It's true
Posted Oct 1, 2004 16:36 UTC (Fri) by
BrucePerens (subscriber, #2510)
Parent article:
Desktop Linux is Windows piracy aide (Silicon.com)
Folks,
Let's not drink our own kool-aid. Sometimes there are bad things to say about our side too, and sometimes they are true even if the analyst redacts their report, and it's better to acknowledge the truth than to exercise knee-jerk naysaying.
It is absolutely true that many PCs sold with Linux, especially in the third world, have received a bootleg copy of Windows after sale. I first found out about this while working for HP, which sold a Linux PC in China all the way back in 2000. They had lowered the cost of everything in the PC but the operating system, and then they lowered that, too. But HP never publicized outside of China that they were selling a Linux PC way back then, because they knew well that many users were loading bootleg Windows on the computer after the sale. It was a very cynical play. But China really took up Linux, which wasn't in the plan. So, this "buy Linux, run Windows" is not the case so much any longer.

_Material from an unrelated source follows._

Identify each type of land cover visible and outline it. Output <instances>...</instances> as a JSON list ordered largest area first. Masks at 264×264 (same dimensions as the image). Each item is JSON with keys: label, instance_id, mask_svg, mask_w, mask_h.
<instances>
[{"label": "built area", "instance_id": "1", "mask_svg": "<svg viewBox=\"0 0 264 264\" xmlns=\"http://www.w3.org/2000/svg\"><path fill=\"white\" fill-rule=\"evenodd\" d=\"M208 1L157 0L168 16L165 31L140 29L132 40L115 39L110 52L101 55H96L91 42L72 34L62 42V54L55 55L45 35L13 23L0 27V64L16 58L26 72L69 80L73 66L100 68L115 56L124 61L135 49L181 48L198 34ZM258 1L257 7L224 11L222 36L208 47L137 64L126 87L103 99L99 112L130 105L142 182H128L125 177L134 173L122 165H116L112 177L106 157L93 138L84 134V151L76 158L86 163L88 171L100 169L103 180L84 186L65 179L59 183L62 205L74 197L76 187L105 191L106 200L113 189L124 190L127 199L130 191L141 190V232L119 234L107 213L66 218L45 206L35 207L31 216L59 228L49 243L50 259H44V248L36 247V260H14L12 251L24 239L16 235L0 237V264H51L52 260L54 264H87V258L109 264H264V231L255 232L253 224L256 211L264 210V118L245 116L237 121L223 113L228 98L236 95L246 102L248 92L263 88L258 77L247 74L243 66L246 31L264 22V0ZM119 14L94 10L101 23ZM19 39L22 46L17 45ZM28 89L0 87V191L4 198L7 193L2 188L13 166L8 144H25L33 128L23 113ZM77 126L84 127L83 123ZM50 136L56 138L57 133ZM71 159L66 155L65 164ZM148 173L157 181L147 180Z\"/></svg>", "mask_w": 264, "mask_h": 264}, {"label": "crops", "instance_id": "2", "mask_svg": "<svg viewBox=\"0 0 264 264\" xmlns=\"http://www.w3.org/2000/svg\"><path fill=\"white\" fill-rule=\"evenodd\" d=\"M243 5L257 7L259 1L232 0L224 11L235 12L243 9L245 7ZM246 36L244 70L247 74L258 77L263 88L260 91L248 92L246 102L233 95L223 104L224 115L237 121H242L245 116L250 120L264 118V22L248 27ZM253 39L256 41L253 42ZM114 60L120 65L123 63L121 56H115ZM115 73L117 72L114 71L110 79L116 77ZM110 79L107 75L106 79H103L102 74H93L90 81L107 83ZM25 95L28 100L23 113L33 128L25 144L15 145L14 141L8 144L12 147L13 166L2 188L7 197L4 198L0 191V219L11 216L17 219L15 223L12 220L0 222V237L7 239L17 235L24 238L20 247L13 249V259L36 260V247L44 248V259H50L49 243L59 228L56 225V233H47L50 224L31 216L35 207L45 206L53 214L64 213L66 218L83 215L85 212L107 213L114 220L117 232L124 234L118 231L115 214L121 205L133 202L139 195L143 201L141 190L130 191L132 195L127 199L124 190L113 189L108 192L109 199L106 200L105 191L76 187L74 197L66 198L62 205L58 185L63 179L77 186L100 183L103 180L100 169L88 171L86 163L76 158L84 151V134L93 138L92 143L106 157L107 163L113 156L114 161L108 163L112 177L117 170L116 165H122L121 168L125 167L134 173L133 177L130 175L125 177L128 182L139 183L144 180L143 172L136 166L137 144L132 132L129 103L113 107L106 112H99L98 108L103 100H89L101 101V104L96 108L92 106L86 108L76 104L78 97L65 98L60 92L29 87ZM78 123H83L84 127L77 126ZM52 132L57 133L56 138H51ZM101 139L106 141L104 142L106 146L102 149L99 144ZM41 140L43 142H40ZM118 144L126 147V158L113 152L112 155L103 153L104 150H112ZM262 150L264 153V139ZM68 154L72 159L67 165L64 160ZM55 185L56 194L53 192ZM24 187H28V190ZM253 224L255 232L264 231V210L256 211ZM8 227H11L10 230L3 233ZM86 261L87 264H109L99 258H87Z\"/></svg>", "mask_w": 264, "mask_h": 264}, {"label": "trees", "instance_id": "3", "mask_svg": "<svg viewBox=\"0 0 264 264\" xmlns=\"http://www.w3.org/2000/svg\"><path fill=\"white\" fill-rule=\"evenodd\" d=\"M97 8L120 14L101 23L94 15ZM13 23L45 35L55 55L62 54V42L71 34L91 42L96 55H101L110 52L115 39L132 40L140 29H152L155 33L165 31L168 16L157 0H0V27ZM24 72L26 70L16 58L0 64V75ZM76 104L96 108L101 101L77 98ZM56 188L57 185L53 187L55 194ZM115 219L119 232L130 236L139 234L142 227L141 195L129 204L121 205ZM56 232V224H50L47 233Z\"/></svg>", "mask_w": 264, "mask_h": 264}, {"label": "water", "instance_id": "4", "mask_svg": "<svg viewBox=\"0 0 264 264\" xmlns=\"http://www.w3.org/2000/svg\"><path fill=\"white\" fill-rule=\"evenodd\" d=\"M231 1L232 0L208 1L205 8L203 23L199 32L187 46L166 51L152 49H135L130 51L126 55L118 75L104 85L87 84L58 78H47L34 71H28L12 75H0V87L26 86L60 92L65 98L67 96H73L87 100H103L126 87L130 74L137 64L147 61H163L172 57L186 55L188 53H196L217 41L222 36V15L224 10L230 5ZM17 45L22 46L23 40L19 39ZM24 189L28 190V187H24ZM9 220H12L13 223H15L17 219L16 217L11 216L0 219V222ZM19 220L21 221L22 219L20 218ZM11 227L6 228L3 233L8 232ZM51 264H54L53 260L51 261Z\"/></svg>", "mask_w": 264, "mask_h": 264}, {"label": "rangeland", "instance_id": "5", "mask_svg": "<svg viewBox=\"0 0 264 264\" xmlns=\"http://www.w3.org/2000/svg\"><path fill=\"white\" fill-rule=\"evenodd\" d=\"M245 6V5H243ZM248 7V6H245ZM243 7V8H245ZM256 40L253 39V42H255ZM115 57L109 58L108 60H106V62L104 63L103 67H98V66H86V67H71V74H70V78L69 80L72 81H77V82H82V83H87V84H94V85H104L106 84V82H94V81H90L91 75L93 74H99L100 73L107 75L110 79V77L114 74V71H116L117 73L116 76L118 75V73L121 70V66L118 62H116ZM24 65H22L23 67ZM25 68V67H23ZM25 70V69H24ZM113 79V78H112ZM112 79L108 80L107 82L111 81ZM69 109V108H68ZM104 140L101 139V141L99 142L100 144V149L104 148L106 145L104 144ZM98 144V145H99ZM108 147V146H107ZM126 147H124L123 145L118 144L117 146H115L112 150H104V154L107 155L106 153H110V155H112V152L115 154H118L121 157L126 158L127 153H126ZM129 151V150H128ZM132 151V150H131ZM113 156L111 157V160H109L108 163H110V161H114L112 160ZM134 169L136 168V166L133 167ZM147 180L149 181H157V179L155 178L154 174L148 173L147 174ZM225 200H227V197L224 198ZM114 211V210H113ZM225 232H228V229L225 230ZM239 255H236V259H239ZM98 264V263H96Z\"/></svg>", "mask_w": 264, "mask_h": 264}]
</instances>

Also, this sort of cynical play is not going on in other parts of the world where the $14 price for the initial Windows load doesn't matter as much. Did you really think that you were paying the retail price for Windows in new PCs? And that those "Windows refund" efforts were going to win you back one or two hundred bucks per PC? That initial load is something that Microsoft wants there to get you addicted, and they can afford to give it away. No doubt the reduced-capability "home" Windows loads we are finding in some PCs these days are there for the same purpose as Linux in China was playing in 2000. Microsoft can afford to put that software on the PC for nothing or even pay the manufacturer to put it there, as long as the user purchases one upgrade in the PC lifetime.
But yes, at one time Linux was a component in what was predominantly a Windows bootleg play. And it might still be going on in some places.